REQUIREMENT
From top to bottom, write out the listing exactly and skip every picture.

COLLECTED MATERIAL
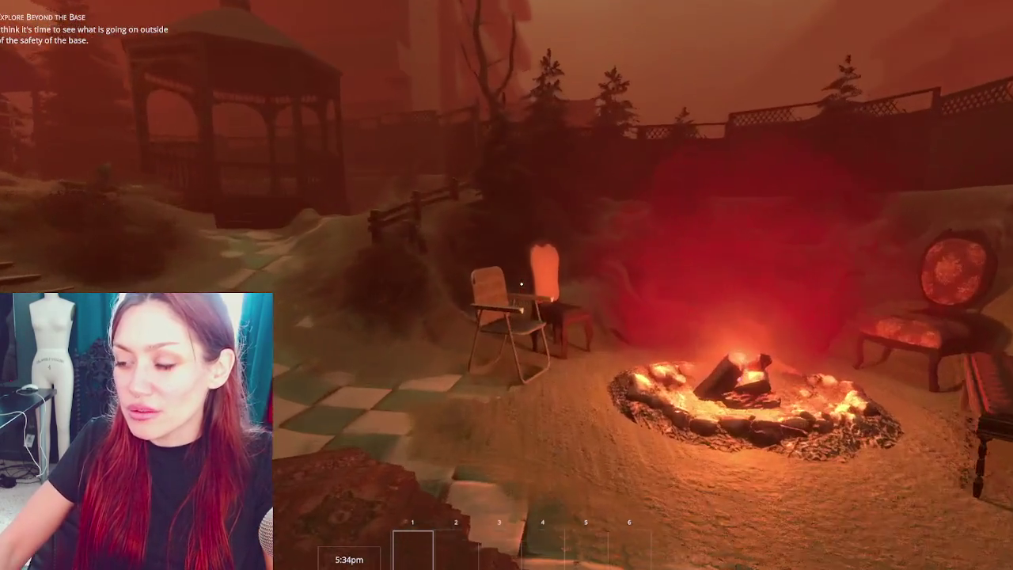
{"action": "key", "text": "w"}
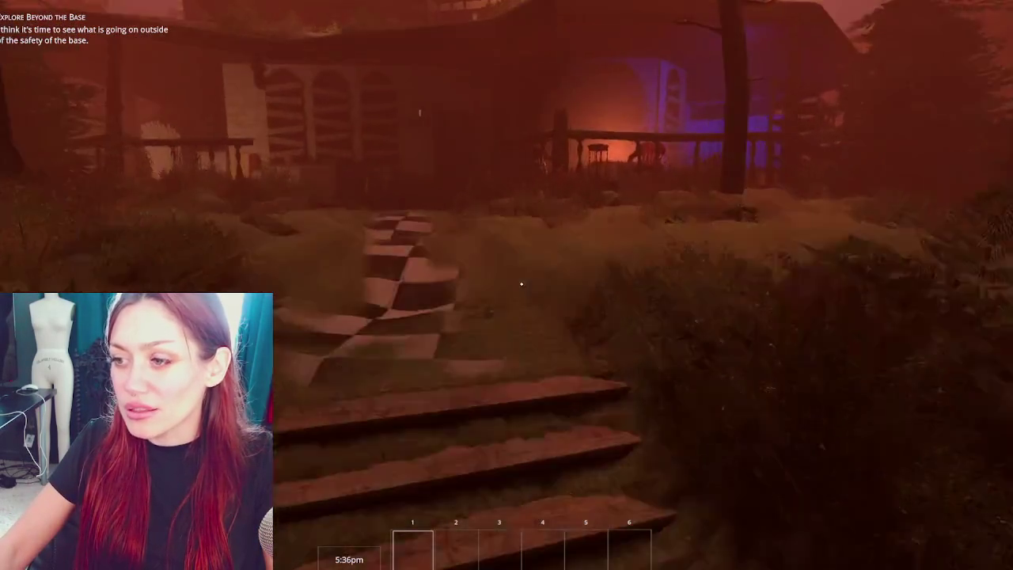
{"action": "key", "text": "w"}
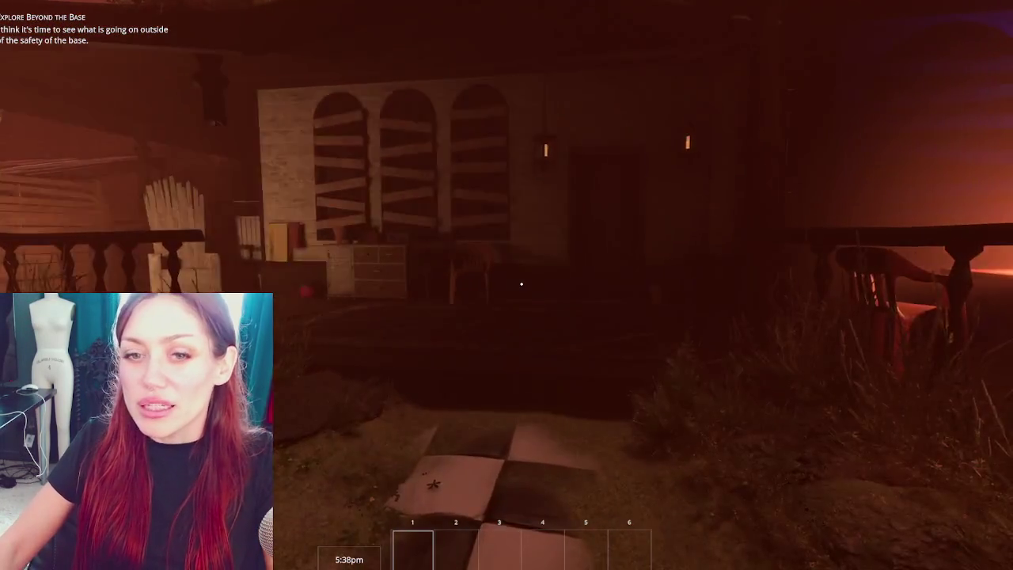
{"action": "key", "text": "w"}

REPLY
{"action": "key", "text": "w"}
{"action": "key", "text": "w"}
{"action": "key", "text": "w"}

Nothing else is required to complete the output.